ACTIVITY — In the records below, find the line with "berdirinya pada tanggal" and the line with "була успішною голлівудською зіркою і"; return exactly those lines and every line between them.

Top of LISTED RECORDS

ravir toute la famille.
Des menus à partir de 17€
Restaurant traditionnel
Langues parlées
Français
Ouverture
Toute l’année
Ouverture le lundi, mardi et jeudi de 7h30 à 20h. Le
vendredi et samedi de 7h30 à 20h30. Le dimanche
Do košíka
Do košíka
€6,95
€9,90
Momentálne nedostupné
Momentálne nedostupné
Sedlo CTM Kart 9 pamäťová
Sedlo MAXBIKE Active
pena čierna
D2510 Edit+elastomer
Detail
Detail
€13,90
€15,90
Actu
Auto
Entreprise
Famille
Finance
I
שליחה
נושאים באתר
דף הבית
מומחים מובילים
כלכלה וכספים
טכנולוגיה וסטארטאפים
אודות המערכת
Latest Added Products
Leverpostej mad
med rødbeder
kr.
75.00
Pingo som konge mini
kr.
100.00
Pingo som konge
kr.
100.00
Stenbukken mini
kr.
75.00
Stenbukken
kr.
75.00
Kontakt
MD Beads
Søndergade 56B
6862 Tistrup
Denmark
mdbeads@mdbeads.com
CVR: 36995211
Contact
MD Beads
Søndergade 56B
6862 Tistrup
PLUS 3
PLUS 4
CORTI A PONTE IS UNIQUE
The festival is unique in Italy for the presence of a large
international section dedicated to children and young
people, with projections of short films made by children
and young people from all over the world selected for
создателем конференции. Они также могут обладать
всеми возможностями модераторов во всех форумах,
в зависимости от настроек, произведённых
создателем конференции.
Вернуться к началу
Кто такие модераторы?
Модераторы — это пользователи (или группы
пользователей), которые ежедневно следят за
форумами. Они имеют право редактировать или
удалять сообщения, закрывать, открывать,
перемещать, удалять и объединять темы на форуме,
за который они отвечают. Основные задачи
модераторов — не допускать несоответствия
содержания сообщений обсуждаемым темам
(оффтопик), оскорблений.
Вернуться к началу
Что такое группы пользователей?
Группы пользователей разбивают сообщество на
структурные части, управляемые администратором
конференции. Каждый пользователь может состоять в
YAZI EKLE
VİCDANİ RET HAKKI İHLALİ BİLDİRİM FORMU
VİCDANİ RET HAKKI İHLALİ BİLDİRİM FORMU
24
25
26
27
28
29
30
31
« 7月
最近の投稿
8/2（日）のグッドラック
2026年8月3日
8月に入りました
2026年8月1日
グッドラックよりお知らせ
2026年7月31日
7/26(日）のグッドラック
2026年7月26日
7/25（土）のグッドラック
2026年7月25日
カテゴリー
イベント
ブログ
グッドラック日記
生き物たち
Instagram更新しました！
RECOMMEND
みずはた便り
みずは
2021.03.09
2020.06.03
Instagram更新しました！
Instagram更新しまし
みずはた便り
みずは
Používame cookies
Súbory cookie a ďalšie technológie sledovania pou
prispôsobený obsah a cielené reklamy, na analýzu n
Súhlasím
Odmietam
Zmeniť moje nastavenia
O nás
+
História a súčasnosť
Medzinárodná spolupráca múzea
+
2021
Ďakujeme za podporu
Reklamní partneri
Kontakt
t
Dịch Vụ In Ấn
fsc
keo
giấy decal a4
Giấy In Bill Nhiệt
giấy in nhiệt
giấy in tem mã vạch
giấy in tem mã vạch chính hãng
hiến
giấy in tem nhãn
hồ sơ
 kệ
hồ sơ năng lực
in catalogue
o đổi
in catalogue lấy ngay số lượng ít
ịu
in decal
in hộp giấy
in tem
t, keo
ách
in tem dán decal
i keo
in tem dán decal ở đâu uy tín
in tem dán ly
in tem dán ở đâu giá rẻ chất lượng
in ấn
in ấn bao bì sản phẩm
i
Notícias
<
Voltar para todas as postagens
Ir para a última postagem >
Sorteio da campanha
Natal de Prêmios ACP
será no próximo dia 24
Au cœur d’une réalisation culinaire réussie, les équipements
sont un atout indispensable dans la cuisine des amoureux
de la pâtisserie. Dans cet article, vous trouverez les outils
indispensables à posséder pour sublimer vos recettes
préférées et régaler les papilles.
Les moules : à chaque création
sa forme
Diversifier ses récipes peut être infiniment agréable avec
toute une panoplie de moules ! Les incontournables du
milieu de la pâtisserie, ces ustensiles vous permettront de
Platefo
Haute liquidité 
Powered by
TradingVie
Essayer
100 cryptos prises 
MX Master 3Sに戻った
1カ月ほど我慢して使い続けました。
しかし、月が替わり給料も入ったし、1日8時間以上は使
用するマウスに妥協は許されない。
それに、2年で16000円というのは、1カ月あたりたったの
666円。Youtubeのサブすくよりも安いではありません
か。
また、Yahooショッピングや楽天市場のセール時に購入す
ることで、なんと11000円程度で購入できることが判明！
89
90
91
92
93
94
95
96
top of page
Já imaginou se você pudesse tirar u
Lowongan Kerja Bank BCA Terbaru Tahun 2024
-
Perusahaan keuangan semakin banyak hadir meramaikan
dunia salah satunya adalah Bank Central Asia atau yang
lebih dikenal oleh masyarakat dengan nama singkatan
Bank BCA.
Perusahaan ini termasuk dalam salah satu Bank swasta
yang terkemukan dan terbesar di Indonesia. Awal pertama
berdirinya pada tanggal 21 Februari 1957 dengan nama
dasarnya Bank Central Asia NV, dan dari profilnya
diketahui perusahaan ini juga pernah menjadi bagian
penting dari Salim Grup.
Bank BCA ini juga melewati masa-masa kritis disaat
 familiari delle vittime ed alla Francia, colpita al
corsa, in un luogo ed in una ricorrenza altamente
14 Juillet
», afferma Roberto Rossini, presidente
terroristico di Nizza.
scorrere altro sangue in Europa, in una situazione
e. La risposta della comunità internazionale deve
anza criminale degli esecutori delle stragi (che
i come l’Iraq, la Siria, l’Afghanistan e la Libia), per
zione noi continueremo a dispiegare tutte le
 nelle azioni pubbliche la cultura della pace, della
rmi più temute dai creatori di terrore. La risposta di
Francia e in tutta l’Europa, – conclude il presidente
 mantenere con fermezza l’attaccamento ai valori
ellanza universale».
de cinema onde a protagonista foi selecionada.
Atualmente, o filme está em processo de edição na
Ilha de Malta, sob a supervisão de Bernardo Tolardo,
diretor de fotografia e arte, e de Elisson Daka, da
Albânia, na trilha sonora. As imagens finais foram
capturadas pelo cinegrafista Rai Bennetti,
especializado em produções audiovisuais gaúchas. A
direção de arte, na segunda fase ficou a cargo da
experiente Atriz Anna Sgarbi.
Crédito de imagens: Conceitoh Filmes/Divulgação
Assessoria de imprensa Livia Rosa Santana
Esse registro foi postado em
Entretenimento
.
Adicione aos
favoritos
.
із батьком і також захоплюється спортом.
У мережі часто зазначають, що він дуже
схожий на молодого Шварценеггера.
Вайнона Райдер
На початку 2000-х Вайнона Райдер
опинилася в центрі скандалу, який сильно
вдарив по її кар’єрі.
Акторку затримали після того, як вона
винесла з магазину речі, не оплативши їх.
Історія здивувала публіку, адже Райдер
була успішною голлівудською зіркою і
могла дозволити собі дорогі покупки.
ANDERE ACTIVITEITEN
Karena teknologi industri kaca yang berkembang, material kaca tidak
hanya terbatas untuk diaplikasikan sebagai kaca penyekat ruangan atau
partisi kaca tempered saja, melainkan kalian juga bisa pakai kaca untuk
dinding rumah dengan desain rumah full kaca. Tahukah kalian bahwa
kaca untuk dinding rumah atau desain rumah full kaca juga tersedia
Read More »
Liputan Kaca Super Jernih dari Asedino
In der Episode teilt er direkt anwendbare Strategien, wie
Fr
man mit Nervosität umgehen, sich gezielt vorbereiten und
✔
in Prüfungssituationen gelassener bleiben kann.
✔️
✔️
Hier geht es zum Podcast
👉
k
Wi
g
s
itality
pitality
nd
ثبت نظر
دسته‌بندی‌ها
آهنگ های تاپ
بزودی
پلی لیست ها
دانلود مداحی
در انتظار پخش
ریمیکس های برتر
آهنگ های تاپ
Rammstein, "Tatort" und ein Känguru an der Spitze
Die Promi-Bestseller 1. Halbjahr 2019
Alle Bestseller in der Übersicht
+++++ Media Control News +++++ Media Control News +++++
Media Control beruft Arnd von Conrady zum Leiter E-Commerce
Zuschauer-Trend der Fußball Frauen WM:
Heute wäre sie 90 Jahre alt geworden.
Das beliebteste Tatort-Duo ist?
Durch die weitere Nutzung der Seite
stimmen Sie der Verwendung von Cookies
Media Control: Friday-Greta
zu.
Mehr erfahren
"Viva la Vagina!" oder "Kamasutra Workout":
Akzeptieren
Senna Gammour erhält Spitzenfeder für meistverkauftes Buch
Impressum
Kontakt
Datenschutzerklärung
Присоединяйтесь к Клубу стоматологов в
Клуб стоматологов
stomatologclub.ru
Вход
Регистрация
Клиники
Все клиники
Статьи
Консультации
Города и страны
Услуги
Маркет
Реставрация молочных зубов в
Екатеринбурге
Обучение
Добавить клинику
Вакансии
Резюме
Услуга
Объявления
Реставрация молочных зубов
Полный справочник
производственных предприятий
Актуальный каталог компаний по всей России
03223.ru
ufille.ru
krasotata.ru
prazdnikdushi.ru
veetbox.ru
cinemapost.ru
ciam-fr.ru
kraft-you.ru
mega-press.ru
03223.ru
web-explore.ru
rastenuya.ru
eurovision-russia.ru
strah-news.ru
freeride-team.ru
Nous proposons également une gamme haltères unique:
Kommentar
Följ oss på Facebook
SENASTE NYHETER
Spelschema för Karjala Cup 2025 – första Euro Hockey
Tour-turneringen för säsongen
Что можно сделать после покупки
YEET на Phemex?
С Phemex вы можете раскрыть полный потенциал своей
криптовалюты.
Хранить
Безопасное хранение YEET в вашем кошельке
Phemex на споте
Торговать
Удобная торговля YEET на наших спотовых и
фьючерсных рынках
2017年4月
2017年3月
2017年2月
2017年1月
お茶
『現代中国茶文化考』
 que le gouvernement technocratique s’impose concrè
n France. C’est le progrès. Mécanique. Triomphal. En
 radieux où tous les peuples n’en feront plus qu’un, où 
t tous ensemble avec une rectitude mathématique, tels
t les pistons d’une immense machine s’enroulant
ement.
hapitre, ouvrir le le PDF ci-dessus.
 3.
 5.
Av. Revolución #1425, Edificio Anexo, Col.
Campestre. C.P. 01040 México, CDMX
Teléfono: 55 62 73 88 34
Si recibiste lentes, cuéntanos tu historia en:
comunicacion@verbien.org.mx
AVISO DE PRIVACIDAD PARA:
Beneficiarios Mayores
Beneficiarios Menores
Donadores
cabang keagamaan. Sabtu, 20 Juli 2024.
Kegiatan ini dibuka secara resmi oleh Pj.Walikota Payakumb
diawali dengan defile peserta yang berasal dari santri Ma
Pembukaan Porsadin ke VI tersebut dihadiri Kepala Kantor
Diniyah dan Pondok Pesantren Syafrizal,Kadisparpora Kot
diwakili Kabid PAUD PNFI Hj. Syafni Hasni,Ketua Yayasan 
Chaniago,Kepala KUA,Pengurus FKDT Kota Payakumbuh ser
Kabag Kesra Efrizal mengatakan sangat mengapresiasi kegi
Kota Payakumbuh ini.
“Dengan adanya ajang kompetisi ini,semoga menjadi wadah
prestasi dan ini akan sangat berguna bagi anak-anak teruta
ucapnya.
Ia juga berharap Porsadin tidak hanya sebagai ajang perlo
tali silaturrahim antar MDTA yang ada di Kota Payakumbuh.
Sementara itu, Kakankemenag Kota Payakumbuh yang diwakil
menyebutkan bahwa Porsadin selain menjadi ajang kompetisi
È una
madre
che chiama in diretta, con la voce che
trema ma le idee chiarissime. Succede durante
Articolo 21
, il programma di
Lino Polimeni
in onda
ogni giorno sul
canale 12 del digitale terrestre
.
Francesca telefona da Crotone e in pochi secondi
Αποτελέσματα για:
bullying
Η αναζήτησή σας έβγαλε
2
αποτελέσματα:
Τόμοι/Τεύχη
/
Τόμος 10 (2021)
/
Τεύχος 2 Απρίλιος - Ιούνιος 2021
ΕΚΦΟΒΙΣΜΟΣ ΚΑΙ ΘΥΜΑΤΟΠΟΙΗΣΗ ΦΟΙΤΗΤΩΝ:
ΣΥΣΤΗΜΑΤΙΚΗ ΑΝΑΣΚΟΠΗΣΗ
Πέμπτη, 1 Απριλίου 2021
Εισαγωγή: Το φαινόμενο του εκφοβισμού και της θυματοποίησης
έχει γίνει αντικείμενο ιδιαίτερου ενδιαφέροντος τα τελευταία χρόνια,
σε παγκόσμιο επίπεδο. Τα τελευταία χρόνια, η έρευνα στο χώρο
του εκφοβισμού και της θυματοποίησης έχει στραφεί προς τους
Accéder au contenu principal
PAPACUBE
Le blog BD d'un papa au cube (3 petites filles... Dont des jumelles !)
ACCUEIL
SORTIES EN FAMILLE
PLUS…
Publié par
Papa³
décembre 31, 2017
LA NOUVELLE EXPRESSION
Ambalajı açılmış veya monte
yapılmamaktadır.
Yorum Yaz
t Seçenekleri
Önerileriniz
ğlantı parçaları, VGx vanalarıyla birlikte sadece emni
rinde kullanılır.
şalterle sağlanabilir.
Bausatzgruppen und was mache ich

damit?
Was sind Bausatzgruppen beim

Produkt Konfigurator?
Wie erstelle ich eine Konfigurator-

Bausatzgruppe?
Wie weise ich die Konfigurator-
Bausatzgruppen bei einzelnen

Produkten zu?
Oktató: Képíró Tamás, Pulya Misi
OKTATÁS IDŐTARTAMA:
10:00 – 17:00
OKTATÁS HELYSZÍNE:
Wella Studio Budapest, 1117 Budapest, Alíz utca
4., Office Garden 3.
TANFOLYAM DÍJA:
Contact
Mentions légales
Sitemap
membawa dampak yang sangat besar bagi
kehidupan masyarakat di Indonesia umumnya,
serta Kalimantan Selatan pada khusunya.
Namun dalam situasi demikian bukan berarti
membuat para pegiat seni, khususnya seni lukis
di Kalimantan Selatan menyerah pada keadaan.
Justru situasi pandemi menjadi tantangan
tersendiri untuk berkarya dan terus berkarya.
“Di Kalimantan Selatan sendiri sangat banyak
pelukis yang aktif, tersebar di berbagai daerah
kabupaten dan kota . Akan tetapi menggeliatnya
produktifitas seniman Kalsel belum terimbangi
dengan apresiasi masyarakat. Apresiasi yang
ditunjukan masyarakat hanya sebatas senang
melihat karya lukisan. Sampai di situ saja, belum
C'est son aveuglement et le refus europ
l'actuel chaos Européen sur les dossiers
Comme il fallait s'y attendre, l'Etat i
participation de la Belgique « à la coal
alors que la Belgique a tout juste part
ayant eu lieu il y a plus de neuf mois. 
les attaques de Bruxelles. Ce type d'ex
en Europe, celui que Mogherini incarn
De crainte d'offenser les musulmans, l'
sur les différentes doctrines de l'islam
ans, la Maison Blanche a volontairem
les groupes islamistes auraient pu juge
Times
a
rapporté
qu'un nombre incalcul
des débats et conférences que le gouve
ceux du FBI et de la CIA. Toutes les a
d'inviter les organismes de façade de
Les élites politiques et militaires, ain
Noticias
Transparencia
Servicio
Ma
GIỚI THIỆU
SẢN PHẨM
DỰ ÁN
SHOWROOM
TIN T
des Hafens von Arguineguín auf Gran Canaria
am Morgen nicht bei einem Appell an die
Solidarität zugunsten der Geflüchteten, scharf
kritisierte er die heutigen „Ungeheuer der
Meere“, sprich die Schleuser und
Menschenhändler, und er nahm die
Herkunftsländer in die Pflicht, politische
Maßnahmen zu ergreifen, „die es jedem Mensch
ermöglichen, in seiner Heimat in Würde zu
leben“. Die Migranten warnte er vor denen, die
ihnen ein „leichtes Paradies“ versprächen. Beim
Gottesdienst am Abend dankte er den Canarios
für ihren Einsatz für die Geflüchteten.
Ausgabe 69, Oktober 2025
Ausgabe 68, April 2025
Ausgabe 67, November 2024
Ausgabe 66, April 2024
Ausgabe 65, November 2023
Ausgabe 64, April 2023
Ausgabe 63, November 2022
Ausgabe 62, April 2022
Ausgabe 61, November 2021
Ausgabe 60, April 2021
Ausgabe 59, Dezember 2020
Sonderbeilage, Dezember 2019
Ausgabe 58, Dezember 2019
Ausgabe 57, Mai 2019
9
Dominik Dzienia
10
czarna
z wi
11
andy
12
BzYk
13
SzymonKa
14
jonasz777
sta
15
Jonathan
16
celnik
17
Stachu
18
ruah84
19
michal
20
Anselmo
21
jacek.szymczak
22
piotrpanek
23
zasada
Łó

Bottom of LISTED RECORDS

YOUR RESPONSE —
berdirinya pada tanggal 21 Februari 1957 dengan nama
dasarnya Bank Central Asia NV, dan dari profilnya
diketahui perusahaan ini juga pernah menjadi bagian
penting dari Salim Grup.
Bank BCA ini juga melewati masa-masa kritis disaat
 familiari delle vittime ed alla Francia, colpita al
corsa, in un luogo ed in una ricorrenza altamente
14 Juillet
», afferma Roberto Rossini, presidente
terroristico di Nizza.
scorrere altro sangue in Europa, in una situazione
e. La risposta della comunità internazionale deve
anza criminale degli esecutori delle stragi (che
i come l’Iraq, la Siria, l’Afghanistan e la Libia), per
zione noi continueremo a dispiegare tutte le
 nelle azioni pubbliche la cultura della pace, della
rmi più temute dai creatori di terrore. La risposta di
Francia e in tutta l’Europa, – conclude il presidente
 mantenere con fermezza l’attaccamento ai valori
ellanza universale».
de cinema onde a protagonista foi selecionada.
Atualmente, o filme está em processo de edição na
Ilha de Malta, sob a supervisão de Bernardo Tolardo,
diretor de fotografia e arte, e de Elisson Daka, da
Albânia, na trilha sonora. As imagens finais foram
capturadas pelo cinegrafista Rai Bennetti,
especializado em produções audiovisuais gaúchas. A
direção de arte, na segunda fase ficou a cargo da
experiente Atriz Anna Sgarbi.
Crédito de imagens: Conceitoh Filmes/Divulgação
Assessoria de imprensa Livia Rosa Santana
Esse registro foi postado em
Entretenimento
.
Adicione aos
favoritos
.
із батьком і також захоплюється спортом.
У мережі часто зазначають, що він дуже
схожий на молодого Шварценеггера.
Вайнона Райдер
На початку 2000-х Вайнона Райдер
опинилася в центрі скандалу, який сильно
вдарив по її кар’єрі.
Акторку затримали після того, як вона
винесла з магазину речі, не оплативши їх.
Історія здивувала публіку, адже Райдер
була успішною голлівудською зіркою і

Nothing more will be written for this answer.